Federated learning (FL) enables edge nodes to collaboratively contribute to constructing a global model without sharing their data. This is accomplished by devices computing local, private model updates that are then aggregated by a server. However, computational resource constraints and network communication can become a severe bottleneck for larger model sizes typical for deep learning applications. Edge nodes tend to have limited hardware resources (RAM, CPU), and the network bandwidth and reliability at the edge is a concern for scaling federated fleet applications. In this paper, we propose and evaluate a FL strategy inspired by transfer learning in order to reduce resource utilization on devices, as well as the load on the server and network in each global training round. For each local model update, we randomly select layers to train, freezing the remaining part of the model. In doing so, we can reduce both server load and communication costs per round by excluding all untrained layer weights from being transferred to the server. The goal of this study is to empirically explore the potential trade-off between resource utilization on devices and global model convergence under the proposed strategy. We implement the approach using the federated learning framework FEDn. A number of experiments were carried out over different datasets (CIFAR-10, CASA, and IMDB), performing different tasks using different deep-learning model architectures. Our results show that training the model partially can accelerate the training process, efficiently utilizes resources on-device, and reduce the data transmission by around 75% and 53% when we train 25%, and 50% of the model layers, respectively, without harming the resulting global model accuracy.

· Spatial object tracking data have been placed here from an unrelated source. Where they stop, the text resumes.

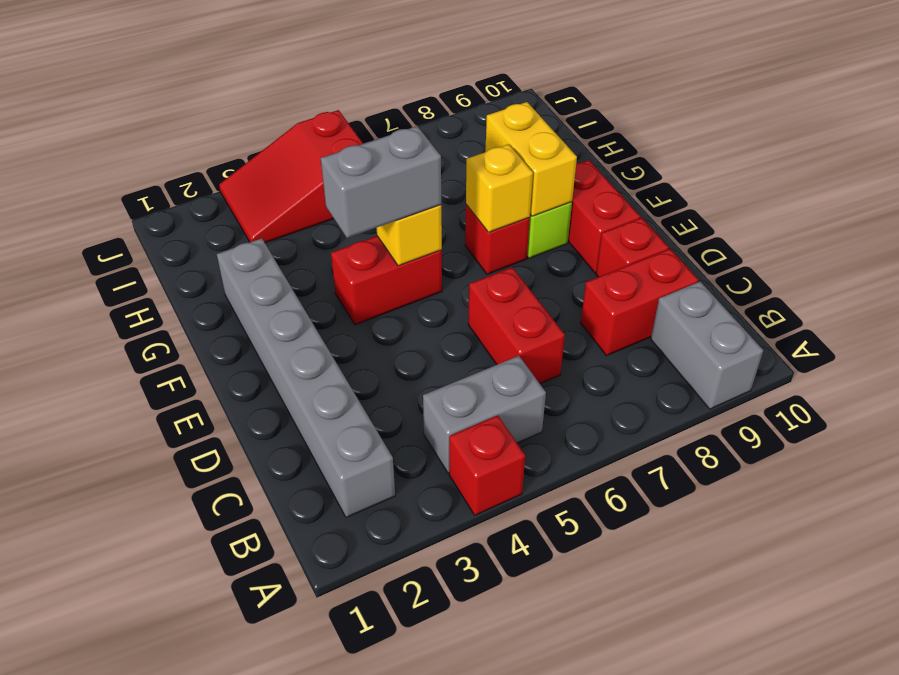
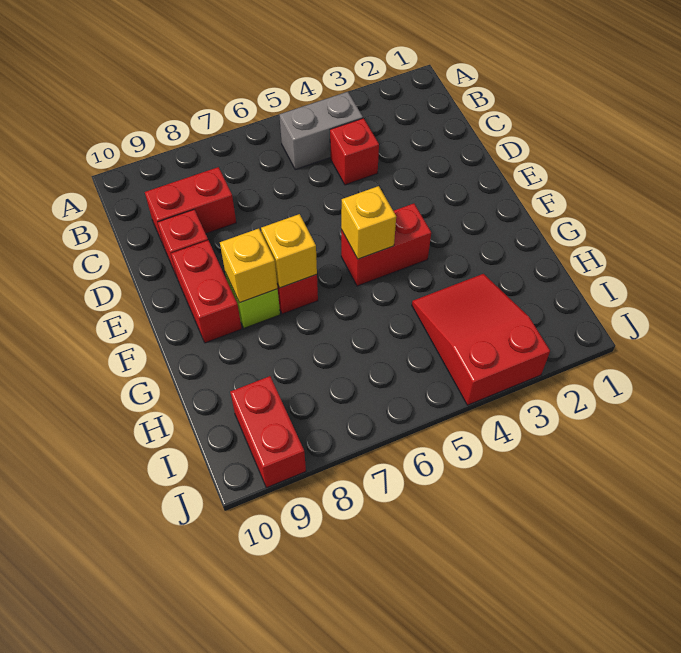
red brick A4 level 1 -> red brick C4 level 1
grey brick A9:B9 level 1 -> none
grey brick B2:G2 level 1 -> none
red brick C6:D6 level 1 -> red brick I9:J9 level 1
grey brick F4:F5 level 3 -> none
yellow brick F8:G8 level 2 -> yellow brick F8 level 2
red slope I3:J5 level 1 top 5 -> red slope H3:J4 level 1 top J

翻译：联邦学习（FL）使得边缘节点能够在不共享数据的情况下协作构建全局模型。该机制通过设备计算本地、私有的模型更新，随后由服务器进行聚合来实现。然而，对于深度学习应用中常见的大规模模型，计算资源限制和网络通信可能成为严重的瓶颈。边缘节点通常硬件资源（内存、CPU）有限，且边缘的网络带宽与可靠性是扩展联邦规模应用时需关注的问题。本文提出并评估了一种受迁移学习启发的联邦学习策略，旨在降低设备资源利用率，并减少每轮全局训练中服务器与网络的负载。对于每次本地模型更新，我们随机选择部分层进行训练，同时冻结模型的其余部分。通过这种方式，我们可以将所有未训练层的权重排除在向服务器传输的范围之外，从而降低每轮的服务器负载与通信开销。本研究的目标是实证探索所提策略下设备资源利用率与全局模型收敛性之间潜在的权衡关系。我们使用联邦学习框架FEDn实现了该方法。在不同数据集（CIFAR-10、CASA和IMDB）上进行了多组实验，使用不同的深度学习模型架构执行不同任务。实验结果表明，部分训练模型能够加速训练过程，高效利用设备资源，并且在训练25%和50%的模型层时，分别减少约75%和53%的数据传输量，同时不损害最终全局模型的精度。